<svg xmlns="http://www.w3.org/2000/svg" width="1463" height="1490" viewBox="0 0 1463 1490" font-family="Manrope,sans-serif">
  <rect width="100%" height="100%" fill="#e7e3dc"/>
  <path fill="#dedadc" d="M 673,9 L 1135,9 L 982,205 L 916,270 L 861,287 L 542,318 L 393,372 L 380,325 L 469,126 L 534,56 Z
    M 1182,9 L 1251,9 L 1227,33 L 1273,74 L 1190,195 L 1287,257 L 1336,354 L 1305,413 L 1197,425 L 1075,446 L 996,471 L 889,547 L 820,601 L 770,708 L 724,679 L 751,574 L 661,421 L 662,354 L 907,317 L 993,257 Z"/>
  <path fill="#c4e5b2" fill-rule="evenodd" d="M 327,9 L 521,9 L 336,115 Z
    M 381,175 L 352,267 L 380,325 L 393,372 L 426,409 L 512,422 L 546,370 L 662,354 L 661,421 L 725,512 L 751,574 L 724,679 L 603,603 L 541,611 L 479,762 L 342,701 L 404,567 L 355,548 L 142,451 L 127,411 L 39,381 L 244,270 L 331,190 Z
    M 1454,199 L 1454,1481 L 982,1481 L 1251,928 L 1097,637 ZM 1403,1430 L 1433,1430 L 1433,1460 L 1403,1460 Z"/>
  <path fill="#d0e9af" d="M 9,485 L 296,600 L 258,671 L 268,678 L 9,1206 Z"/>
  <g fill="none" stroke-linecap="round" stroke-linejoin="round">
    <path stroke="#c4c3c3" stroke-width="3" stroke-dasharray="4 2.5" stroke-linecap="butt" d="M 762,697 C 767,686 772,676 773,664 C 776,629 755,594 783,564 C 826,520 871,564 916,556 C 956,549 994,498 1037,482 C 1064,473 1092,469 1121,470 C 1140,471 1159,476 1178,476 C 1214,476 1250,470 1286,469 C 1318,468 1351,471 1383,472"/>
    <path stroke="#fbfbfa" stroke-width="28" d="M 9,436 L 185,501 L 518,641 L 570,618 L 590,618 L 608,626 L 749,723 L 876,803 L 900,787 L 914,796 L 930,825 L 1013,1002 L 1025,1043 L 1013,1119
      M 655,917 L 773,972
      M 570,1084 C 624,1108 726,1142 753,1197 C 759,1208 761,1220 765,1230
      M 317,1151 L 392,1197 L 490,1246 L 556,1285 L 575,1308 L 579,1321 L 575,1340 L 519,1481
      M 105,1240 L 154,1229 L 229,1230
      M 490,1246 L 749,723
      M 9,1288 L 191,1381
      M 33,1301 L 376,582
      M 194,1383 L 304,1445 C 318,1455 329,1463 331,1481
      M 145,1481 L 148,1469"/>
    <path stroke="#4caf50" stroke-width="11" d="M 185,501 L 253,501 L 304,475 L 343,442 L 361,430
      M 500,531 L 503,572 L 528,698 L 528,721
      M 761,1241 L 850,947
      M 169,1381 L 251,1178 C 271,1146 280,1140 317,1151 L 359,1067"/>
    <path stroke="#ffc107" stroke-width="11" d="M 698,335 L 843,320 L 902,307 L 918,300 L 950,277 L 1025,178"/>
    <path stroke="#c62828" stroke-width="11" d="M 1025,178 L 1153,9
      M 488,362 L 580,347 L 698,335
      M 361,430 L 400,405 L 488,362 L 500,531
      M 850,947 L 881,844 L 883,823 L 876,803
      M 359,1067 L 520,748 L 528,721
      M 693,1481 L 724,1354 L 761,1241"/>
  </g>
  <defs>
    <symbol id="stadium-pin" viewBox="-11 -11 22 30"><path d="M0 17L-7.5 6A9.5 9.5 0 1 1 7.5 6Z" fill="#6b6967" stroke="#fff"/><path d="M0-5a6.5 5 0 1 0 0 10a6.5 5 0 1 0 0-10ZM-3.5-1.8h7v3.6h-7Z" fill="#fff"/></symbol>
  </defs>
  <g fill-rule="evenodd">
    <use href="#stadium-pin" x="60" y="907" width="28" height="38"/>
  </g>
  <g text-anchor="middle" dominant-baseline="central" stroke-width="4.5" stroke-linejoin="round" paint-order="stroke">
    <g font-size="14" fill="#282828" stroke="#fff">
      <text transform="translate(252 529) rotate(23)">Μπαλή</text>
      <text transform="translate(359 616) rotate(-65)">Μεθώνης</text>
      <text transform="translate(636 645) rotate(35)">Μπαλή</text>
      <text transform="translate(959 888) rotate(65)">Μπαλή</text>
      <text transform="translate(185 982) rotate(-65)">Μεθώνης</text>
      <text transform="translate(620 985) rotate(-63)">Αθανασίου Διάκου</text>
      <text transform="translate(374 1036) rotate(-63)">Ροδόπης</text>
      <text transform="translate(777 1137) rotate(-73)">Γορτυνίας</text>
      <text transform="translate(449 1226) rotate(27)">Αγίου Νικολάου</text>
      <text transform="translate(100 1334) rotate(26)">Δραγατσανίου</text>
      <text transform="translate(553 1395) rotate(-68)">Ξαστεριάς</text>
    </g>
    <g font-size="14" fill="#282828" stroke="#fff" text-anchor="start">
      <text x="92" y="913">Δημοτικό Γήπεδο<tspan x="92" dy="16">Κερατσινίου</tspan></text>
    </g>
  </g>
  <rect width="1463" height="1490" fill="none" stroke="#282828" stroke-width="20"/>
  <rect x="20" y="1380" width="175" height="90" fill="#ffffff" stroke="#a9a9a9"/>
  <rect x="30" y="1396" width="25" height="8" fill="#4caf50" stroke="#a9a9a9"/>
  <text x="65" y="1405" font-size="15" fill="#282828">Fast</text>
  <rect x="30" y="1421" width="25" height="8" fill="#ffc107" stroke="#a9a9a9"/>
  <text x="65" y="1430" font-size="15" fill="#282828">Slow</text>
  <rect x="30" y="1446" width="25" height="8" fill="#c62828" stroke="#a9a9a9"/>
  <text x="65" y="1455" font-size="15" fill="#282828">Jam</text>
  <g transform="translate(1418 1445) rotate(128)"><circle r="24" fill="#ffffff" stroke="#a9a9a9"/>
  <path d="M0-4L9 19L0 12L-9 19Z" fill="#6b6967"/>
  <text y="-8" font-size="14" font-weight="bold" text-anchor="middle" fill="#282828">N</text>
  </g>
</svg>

### WORK TO BE COMPLETED
Repeat the whole of the data above exactly, keeping every word.

### FINISHED TASK
<svg xmlns="http://www.w3.org/2000/svg" width="1463" height="1490" viewBox="0 0 1463 1490" font-family="Manrope,sans-serif">
  <rect width="100%" height="100%" fill="#e7e3dc"/>
  <path fill="#dedadc" d="M 673,9 L 1135,9 L 982,205 L 916,270 L 861,287 L 542,318 L 393,372 L 380,325 L 469,126 L 534,56 Z
    M 1182,9 L 1251,9 L 1227,33 L 1273,74 L 1190,195 L 1287,257 L 1336,354 L 1305,413 L 1197,425 L 1075,446 L 996,471 L 889,547 L 820,601 L 770,708 L 724,679 L 751,574 L 661,421 L 662,354 L 907,317 L 993,257 Z"/>
  <path fill="#c4e5b2" fill-rule="evenodd" d="M 327,9 L 521,9 L 336,115 Z
    M 381,175 L 352,267 L 380,325 L 393,372 L 426,409 L 512,422 L 546,370 L 662,354 L 661,421 L 725,512 L 751,574 L 724,679 L 603,603 L 541,611 L 479,762 L 342,701 L 404,567 L 355,548 L 142,451 L 127,411 L 39,381 L 244,270 L 331,190 Z
    M 1454,199 L 1454,1481 L 982,1481 L 1251,928 L 1097,637 ZM 1403,1430 L 1433,1430 L 1433,1460 L 1403,1460 Z"/>
  <path fill="#d0e9af" d="M 9,485 L 296,600 L 258,671 L 268,678 L 9,1206 Z"/>
  <g fill="none" stroke-linecap="round" stroke-linejoin="round">
    <path stroke="#c4c3c3" stroke-width="3" stroke-dasharray="4 2.5" stroke-linecap="butt" d="M 762,697 C 767,686 772,676 773,664 C 776,629 755,594 783,564 C 826,520 871,564 916,556 C 956,549 994,498 1037,482 C 1064,473 1092,469 1121,470 C 1140,471 1159,476 1178,476 C 1214,476 1250,470 1286,469 C 1318,468 1351,471 1383,472"/>
    <path stroke="#fbfbfa" stroke-width="28" d="M 9,436 L 185,501 L 518,641 L 570,618 L 590,618 L 608,626 L 749,723 L 876,803 L 900,787 L 914,796 L 930,825 L 1013,1002 L 1025,1043 L 1013,1119
      M 655,917 L 773,972
      M 570,1084 C 624,1108 726,1142 753,1197 C 759,1208 761,1220 765,1230
      M 317,1151 L 392,1197 L 490,1246 L 556,1285 L 575,1308 L 579,1321 L 575,1340 L 519,1481
      M 105,1240 L 154,1229 L 229,1230
      M 490,1246 L 749,723
      M 9,1288 L 191,1381
      M 33,1301 L 376,582
      M 194,1383 L 304,1445 C 318,1455 329,1463 331,1481
      M 145,1481 L 148,1469"/>
    <path stroke="#4caf50" stroke-width="11" d="M 185,501 L 253,501 L 304,475 L 343,442 L 361,430
      M 500,531 L 503,572 L 528,698 L 528,721
      M 761,1241 L 850,947
      M 169,1381 L 251,1178 C 271,1146 280,1140 317,1151 L 359,1067"/>
    <path stroke="#ffc107" stroke-width="11" d="M 698,335 L 843,320 L 902,307 L 918,300 L 950,277 L 1025,178"/>
    <path stroke="#c62828" stroke-width="11" d="M 1025,178 L 1153,9
      M 488,362 L 580,347 L 698,335
      M 361,430 L 400,405 L 488,362 L 500,531
      M 850,947 L 881,844 L 883,823 L 876,803
      M 359,1067 L 520,748 L 528,721
      M 693,1481 L 724,1354 L 761,1241"/>
  </g>
  <defs>
    <symbol id="stadium-pin" viewBox="-11 -11 22 30"><path d="M0 17L-7.5 6A9.5 9.5 0 1 1 7.5 6Z" fill="#6b6967" stroke="#fff"/><path d="M0-5a6.5 5 0 1 0 0 10a6.5 5 0 1 0 0-10ZM-3.5-1.8h7v3.6h-7Z" fill="#fff"/></symbol>
  </defs>
  <g fill-rule="evenodd">
    <use href="#stadium-pin" x="60" y="907" width="28" height="38"/>
  </g>
  <g text-anchor="middle" dominant-baseline="central" stroke-width="4.5" stroke-linejoin="round" paint-order="stroke">
    <g font-size="14" fill="#282828" stroke="#fff">
      <text transform="translate(252 529) rotate(23)">Μπαλή</text>
      <text transform="translate(359 616) rotate(-65)">Μεθώνης</text>
      <text transform="translate(636 645) rotate(35)">Μπαλή</text>
      <text transform="translate(959 888) rotate(65)">Μπαλή</text>
      <text transform="translate(185 982) rotate(-65)">Μεθώνης</text>
      <text transform="translate(620 985) rotate(-63)">Αθανασίου Διάκου</text>
      <text transform="translate(374 1036) rotate(-63)">Ροδόπης</text>
      <text transform="translate(777 1137) rotate(-73)">Γορτυνίας</text>
      <text transform="translate(449 1226) rotate(27)">Αγίου Νικολάου</text>
      <text transform="translate(100 1334) rotate(26)">Δραγατσανίου</text>
      <text transform="translate(553 1395) rotate(-68)">Ξαστεριάς</text>
    </g>
    <g font-size="14" fill="#282828" stroke="#fff" text-anchor="start">
      <text x="92" y="913">Δημοτικό Γήπεδο<tspan x="92" dy="16">Κερατσινίου</tspan></text>
    </g>
  </g>
  <rect width="1463" height="1490" fill="none" stroke="#282828" stroke-width="20"/>
  <rect x="20" y="1380" width="175" height="90" fill="#ffffff" stroke="#a9a9a9"/>
  <rect x="30" y="1396" width="25" height="8" fill="#4caf50" stroke="#a9a9a9"/>
  <text x="65" y="1405" font-size="15" fill="#282828">Fast</text>
  <rect x="30" y="1421" width="25" height="8" fill="#ffc107" stroke="#a9a9a9"/>
  <text x="65" y="1430" font-size="15" fill="#282828">Slow</text>
  <rect x="30" y="1446" width="25" height="8" fill="#c62828" stroke="#a9a9a9"/>
  <text x="65" y="1455" font-size="15" fill="#282828">Jam</text>
  <g transform="translate(1418 1445) rotate(128)"><circle r="24" fill="#ffffff" stroke="#a9a9a9"/>
  <path d="M0-4L9 19L0 12L-9 19Z" fill="#6b6967"/>
  <text y="-8" font-size="14" font-weight="bold" text-anchor="middle" fill="#282828">N</text>
  </g>
</svg>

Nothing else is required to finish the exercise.